The strongest response of the "don't panic" school has been that US savings are wrongly measured, because at least some element of capital gains ought to be taken into account in measuring income. I have previously been inclined to dismiss this apologia because it seemed to involve circular reasoning: savings are understated because income is understated; and income is understated because of capital gains. So the whole edifice depends on a rising level of asset prices.

What has given me pause is a study by economists at the Federal Reserve Bank of New York, who have shown that income is understated even if only realised capital gains are taken into account and not simply paper profits (Current Issues in Economics and Finance, Sept 2000).

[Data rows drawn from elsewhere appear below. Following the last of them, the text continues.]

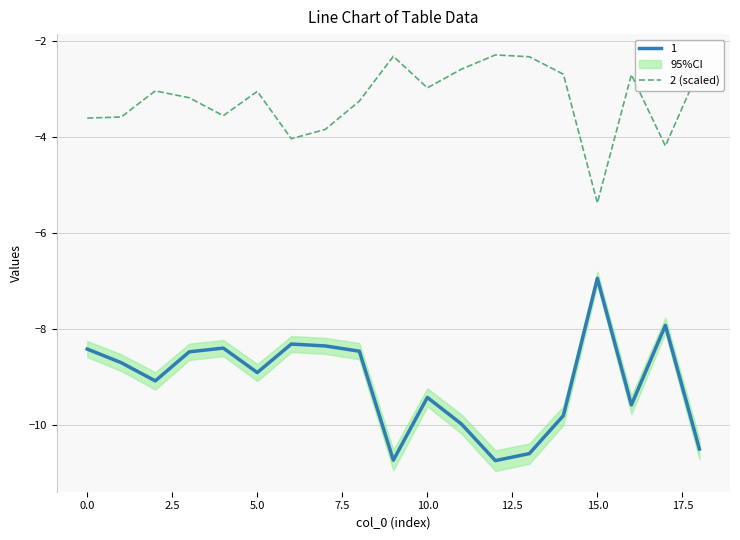

True or false: 1 and 2 (scaled) cross at least once.

False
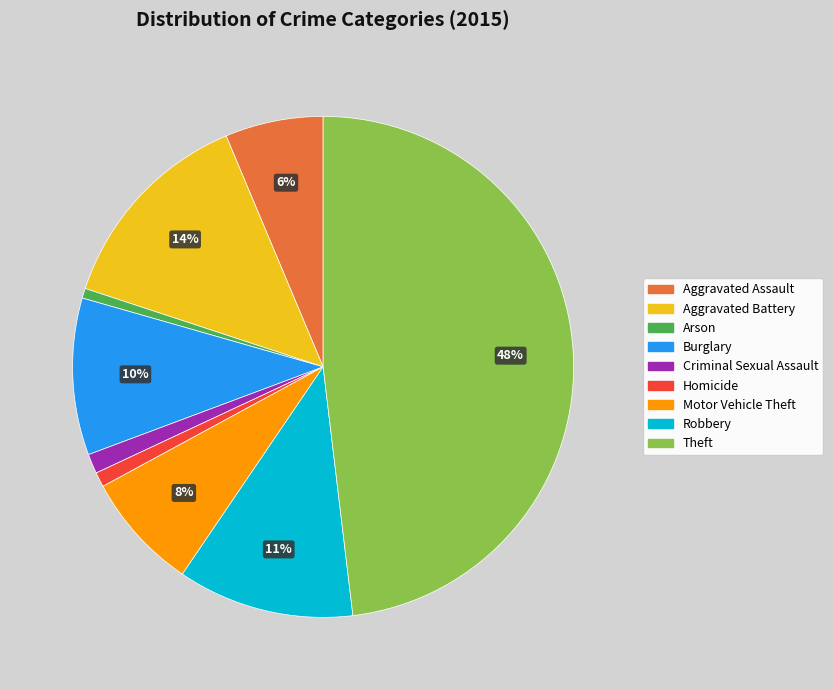

To the nearest percent, what is the average slice percentage?

11%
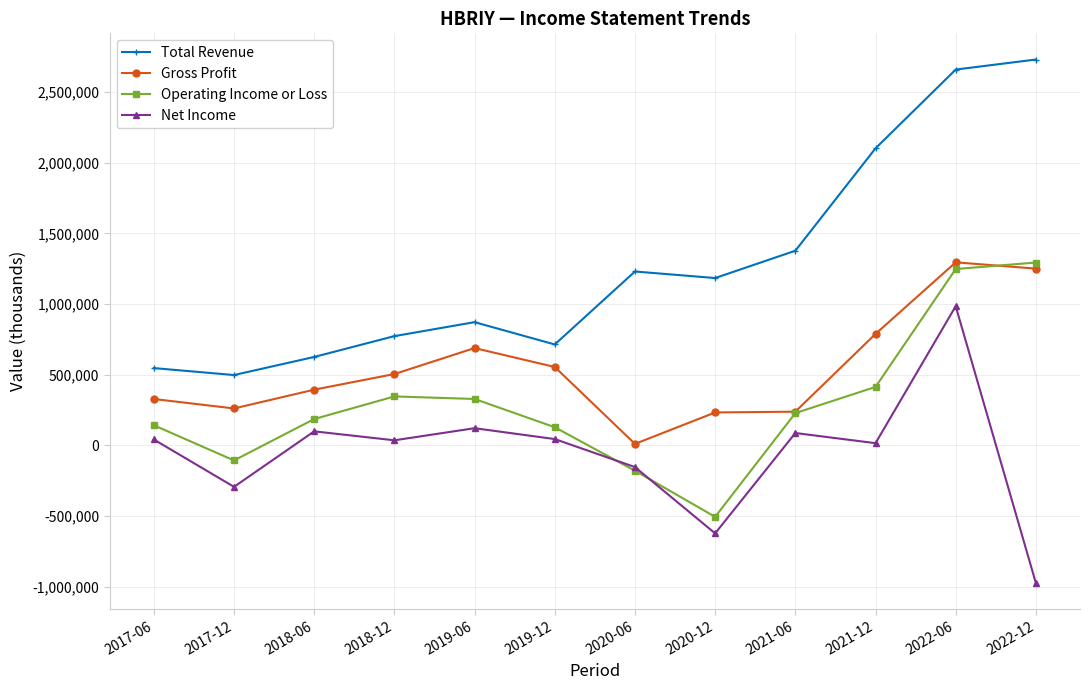

What are all the series names shown in the legend?

Total Revenue, Gross Profit, Operating Income or Loss, Net Income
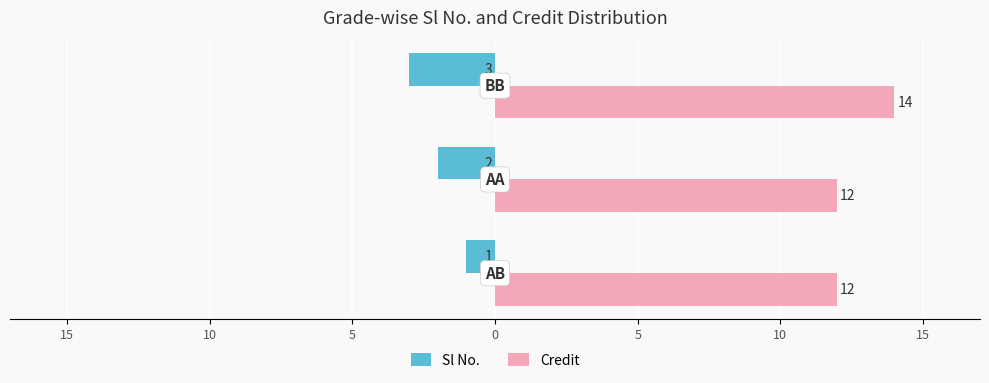

What is the difference between the maximum and minimum values in the Sl No. series?

2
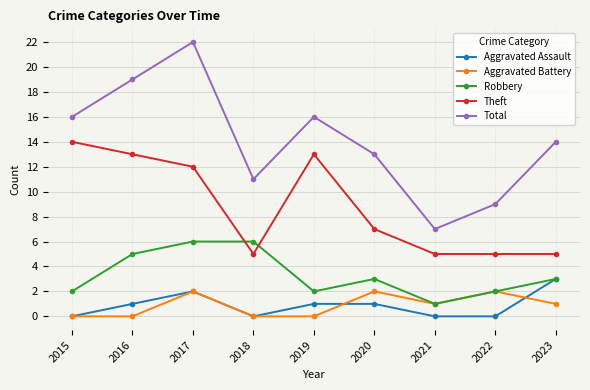

Reading left to right, transcribe all the data shown in this chart.

Aggravated Assault: 0	1	2	0	1	1	0	0	3
Aggravated Battery: 0	0	2	0	0	2	1	2	1
Robbery: 2	5	6	6	2	3	1	2	3
Theft: 14	13	12	5	13	7	5	5	5
Total: 16	19	22	11	16	13	7	9	14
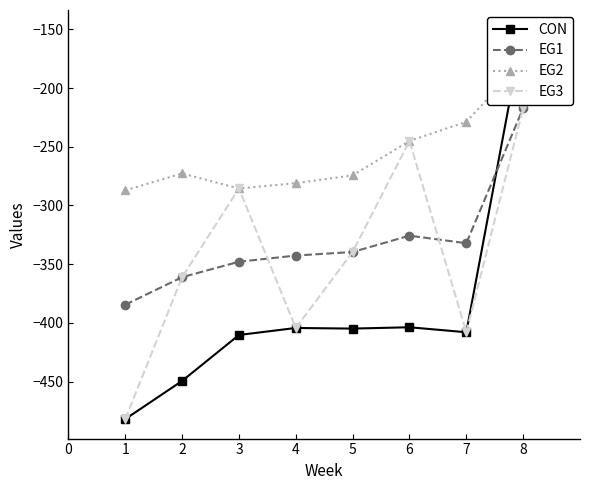

Reading left to right, extract all data points from this chart.

CON: -482.0	-449.5	-410.3	-404.4	-404.9	-403.8	-408.0	-150.1
EG1: -384.6	-361.1	-347.9	-342.7	-339.6	-325.7	-332.2	-217.1
EG2: -287.1	-272.7	-285.5	-281.0	-274.4	-245.0	-228.8	-176.6
EG3: -482.0	-361.1	-285.5	-404.4	-339.6	-245.0	-408.0	-217.1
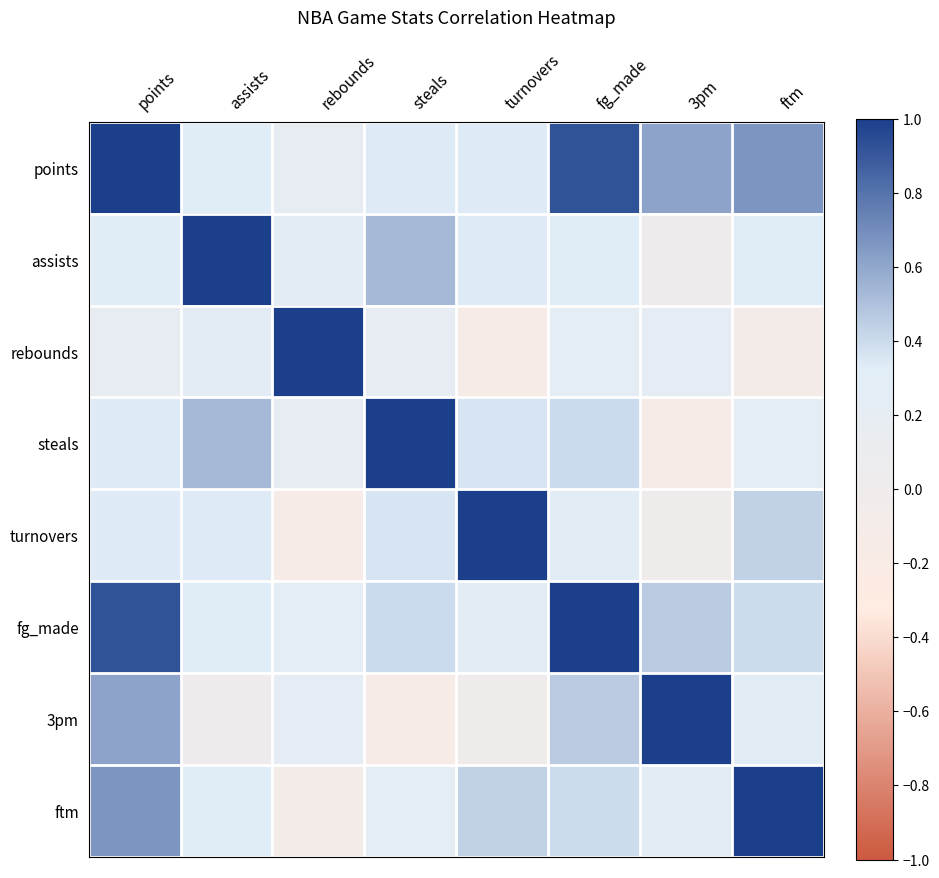

Which category has the lowest value across all series?

3pm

Moreover, consumption has not risen faster than wages, suggesting that the statistical reduction in savings has come from recipients of investment income.

This argument could take a long time to settle. What cannot be explained away is that the US boom has been accompanied by a widening current balance of payments deficit approaching 5 per cent of the US gross domestic product. In itself, this is not harmful. Rapid growth within specific regions of a single currency area often have produced current account deficits financed by savings from the rest of the country. That is almost certainly how London and the south east financed the expansion of the Midlands and north during the industrial revolution 200 years ago. As the philosopher David Hume observed, the 18th century was lucky not to have balance of trade statistics for regions of individual countries; and fortunately we do not have them today.

If we had a world currency - or at least an international currency widely used for trade and payments - we could forget about the US balance of payments. We would almost be able to do so if we had a tripartite agreement for currency stability involving the dollar, the yen and the euro, as a number of economists, including Robert Mundell and Ronald McKinnon have advocated.

But without such an agreement, the US payments deficit could indeed matter. It is now financed by large overseas inflows, which have been increasingly of a portfolio nature. If these were to dry up, the US would not go bankrupt, or any such nonsense, but the dollar would have to fall to a level at which it would attract a speculative inflow of short term funds. With US inflation at 3½ per cent - just within the tolerance limits even allowing for oil - the Fed would not feel able to ignore the dollar depreciation.

An exaggerated feeling of security is sometimes derived from the fact that overseas trade accounts for only a modest proportion of the US national product. But it is not only actual imports that affect the US price level, but potential imports with which domestic producers have to compete. These international linkages are not disproved by episodes of depreciation during a severe recession, such as when the UK left the Exchange Rate Mechanism in 1992 and inflation did not take off. With a much lower dollar in current boom conditions, US prices would soon start to rise faster.

The most important currency to watch is the dollar. The fall of the euro, which so preoccupies commentators, is only another way of looking at the rise of the dollar. It is true that the IMF dollar index shows a smaller dollar rise, but that is overinfluenced by the Canadian dollar and the yen.

If anything, a sharp recovery of the euro would be worrying. This is not only because it would reverse the improvement in euro zone competitiveness. The main point is that the mirror image of a sharply recovering euro is a sharply falling dollar. This is something that the US Treasury and the Fed would like as much as a hole in the head. Indeed Larry Summers, the US Treasury secretary, insisted that he was in favour of a strong dollar, even while he was being dragged into an act of intervention designed to push the US currency down.

Although the US economy has performed better than that of the euro zone, it is also more precariously balanced. This is a only a paradox if one thinks that good things go together.